11 Respondent errs in arguing (Br. 44-45) that deference under Chevron U.S.A. Inc. v. Natural Resources Defense Council, Inc., 467 U.S. 837 (1984), is barred by stare decisis because this Court's decisions in Forman and Reves removed any ambiguity about whether the term "investment contract" includes fixed-return investments. As explained at pp. 12-13, supra, Forman and Reves did not involve or purport to resolve the question whether a fixed-return investment may be an "investment contract," and the SEC's interpretation that it may, which dates from at least 1936 and is embodied in a 1969 adjudication, predates both Forman and Reves.
12 As noted in the petition reply (at 9), the fact that the subject of the SEC's order in Union Home Loans did not contest the charges did not render the proceeding something other than an adjudication entitled to Chevron deference.

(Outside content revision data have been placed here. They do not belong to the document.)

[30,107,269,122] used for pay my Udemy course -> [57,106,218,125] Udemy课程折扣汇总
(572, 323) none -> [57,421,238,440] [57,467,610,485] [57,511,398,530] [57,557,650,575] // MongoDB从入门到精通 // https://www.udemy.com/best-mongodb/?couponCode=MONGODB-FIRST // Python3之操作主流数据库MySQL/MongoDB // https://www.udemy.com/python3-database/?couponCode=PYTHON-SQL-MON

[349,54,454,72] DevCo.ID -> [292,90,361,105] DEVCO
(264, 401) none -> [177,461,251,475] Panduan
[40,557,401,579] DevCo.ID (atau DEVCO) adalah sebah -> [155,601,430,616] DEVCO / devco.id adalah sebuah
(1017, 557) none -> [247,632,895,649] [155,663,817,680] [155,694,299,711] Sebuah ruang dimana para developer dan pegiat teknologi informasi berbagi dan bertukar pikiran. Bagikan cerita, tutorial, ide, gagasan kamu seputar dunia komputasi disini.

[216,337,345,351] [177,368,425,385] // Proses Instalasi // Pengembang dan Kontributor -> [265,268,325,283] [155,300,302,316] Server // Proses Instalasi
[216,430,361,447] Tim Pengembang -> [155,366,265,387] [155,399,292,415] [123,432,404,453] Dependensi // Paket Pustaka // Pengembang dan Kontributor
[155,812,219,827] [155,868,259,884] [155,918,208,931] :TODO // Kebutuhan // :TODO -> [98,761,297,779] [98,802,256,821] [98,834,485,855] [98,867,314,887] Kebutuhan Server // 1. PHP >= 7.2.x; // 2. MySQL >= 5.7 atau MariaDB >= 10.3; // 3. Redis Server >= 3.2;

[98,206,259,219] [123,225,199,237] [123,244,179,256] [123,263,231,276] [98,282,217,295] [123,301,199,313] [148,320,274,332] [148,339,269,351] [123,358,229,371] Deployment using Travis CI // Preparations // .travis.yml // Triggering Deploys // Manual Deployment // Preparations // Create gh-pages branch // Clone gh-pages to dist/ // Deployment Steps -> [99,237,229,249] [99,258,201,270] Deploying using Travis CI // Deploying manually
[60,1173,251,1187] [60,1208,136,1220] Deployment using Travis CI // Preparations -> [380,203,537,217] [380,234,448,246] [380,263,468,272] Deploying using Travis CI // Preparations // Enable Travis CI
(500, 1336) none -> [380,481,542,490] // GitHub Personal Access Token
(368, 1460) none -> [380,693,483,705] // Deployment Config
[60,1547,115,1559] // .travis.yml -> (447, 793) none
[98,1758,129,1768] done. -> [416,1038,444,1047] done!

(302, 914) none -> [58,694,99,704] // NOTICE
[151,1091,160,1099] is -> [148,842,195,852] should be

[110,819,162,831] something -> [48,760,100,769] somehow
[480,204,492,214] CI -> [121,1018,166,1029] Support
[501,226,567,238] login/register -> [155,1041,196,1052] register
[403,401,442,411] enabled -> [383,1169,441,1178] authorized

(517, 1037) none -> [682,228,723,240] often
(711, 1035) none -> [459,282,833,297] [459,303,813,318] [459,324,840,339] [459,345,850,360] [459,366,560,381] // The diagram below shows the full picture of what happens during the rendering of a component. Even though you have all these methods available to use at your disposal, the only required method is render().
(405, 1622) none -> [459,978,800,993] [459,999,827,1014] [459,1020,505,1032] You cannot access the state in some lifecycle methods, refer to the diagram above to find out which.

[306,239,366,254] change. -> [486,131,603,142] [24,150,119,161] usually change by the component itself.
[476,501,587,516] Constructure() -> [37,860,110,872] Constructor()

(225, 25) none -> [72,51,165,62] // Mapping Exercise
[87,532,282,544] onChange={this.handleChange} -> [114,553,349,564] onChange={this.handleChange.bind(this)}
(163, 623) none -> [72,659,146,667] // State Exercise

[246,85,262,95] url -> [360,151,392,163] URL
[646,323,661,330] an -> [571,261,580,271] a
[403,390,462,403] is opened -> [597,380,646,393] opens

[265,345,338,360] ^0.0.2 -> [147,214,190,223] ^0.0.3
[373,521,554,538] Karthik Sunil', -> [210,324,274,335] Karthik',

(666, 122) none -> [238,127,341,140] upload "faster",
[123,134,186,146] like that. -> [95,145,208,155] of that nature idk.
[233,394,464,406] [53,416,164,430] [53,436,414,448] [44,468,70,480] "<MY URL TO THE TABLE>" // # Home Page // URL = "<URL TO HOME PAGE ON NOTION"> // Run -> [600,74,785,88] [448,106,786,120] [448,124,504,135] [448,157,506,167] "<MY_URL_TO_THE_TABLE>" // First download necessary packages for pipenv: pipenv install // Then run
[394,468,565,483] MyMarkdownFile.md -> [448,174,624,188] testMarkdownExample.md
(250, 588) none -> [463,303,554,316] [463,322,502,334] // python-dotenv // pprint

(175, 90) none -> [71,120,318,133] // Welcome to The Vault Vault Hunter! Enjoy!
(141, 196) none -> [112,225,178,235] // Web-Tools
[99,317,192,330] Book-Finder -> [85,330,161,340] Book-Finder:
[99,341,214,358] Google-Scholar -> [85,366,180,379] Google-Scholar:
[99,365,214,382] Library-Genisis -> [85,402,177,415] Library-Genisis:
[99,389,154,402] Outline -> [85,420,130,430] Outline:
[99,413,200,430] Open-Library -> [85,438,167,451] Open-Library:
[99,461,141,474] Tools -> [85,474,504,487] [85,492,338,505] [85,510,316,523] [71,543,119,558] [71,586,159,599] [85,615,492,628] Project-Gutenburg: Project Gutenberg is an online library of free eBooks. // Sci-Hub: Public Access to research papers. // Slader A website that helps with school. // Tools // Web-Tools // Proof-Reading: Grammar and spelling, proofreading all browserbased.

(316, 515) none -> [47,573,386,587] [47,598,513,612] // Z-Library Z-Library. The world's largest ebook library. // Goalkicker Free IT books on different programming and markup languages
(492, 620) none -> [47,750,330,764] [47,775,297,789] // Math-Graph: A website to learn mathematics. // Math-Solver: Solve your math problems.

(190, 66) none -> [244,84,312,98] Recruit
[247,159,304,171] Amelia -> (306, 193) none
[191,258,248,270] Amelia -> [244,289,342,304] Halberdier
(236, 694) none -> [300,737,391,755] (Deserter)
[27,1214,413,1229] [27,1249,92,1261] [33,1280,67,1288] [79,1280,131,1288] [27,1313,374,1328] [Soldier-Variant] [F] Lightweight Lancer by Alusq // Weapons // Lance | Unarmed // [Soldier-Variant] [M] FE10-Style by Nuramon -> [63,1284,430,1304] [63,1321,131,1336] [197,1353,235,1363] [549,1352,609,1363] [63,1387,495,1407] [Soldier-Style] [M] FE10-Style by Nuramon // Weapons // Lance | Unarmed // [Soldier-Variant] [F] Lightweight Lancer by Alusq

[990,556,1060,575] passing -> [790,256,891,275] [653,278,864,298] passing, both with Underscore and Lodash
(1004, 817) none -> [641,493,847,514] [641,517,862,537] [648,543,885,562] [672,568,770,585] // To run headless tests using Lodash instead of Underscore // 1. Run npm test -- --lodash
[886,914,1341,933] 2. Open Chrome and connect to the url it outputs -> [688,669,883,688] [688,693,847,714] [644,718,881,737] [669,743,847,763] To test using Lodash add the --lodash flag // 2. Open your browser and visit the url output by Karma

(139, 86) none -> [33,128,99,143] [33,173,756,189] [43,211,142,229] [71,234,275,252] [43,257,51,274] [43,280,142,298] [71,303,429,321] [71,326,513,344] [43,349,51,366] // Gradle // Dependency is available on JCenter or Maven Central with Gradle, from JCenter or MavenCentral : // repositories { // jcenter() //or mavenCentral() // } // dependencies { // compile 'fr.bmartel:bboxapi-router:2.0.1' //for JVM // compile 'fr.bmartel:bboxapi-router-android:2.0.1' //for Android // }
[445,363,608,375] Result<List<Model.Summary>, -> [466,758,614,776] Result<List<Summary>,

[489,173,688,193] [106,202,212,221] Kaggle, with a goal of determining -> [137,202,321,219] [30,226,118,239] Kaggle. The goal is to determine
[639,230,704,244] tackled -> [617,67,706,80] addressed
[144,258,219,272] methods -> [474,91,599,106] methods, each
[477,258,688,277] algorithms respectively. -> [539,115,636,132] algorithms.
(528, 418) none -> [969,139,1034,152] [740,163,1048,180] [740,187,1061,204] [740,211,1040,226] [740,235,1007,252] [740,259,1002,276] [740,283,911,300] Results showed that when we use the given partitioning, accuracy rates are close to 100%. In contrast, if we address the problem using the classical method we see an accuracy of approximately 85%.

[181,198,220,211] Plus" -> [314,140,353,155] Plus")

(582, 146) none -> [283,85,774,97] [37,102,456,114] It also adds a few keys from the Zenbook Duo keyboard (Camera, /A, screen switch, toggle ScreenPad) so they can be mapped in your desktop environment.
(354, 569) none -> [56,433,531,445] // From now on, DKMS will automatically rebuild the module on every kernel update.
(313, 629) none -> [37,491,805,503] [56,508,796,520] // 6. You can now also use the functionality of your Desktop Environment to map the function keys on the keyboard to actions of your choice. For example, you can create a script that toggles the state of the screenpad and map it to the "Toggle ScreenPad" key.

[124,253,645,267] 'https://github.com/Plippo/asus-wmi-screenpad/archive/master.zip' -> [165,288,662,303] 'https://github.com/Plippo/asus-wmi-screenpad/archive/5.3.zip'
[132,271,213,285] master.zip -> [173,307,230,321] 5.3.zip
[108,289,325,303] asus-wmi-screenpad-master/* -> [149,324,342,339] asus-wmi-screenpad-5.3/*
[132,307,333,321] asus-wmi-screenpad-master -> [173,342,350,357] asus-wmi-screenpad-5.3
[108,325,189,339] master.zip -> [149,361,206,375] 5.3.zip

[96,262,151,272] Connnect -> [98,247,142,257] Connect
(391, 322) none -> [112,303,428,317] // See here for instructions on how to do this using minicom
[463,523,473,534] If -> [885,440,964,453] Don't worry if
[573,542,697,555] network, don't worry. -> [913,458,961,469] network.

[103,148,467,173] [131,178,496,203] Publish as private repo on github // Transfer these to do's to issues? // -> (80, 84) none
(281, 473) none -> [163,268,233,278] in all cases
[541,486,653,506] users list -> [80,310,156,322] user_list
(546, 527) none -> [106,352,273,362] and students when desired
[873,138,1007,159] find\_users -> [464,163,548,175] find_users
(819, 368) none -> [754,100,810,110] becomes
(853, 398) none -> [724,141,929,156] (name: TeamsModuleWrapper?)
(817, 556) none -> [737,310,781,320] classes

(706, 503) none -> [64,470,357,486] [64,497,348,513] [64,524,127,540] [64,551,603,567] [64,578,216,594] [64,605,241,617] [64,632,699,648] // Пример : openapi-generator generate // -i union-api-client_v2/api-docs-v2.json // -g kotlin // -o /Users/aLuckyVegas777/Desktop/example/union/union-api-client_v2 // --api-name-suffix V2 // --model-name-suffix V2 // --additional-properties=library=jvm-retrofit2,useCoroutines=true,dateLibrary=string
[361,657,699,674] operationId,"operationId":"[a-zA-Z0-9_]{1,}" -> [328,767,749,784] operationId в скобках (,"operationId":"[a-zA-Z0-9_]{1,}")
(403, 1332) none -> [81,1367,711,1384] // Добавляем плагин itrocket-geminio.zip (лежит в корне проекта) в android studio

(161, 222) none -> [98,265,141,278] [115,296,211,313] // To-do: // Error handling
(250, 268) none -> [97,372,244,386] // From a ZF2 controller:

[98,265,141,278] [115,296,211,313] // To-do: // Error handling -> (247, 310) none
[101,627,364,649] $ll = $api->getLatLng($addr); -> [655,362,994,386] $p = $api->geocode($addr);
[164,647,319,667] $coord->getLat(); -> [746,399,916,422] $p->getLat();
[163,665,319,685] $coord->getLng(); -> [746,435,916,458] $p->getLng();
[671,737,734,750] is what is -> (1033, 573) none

In any event, Union Home Loans did not announce a new position, but reiterated the SEC's interpretation in Abbett, a contested case.
13 Contrary to respondent's suggestion (Br. 4), at least one of the payphone packages that he offered in addition to the lease program was almost certainly also an investment contract. "Option II," under which a phone purchaser paid ETS fees to perform all phone management functions and received the net profits from his phone (J.A. 127-128), is analogous to the investment contracts in Howey (see 328 U.S. at 296; 151 F.2d at 716 n.5, 717). The SEC did not include Option II in its complaint because 99% of phone purchasers chose Option III, the lease program. See J.A. 164.
14 Respondent also relies (Br. 49) on the SEC attorney's purported advice to bolster his claim (see pp. 15-17, supra) that the SEC has been inconsistent in its position that an investment contract may have a fixed return. But the advice he claims the attorney gave him-to separate the operation into two companies-has nothing to do with the fixed nature of the return and is not inconsistent with any SEC interpretation on that issue.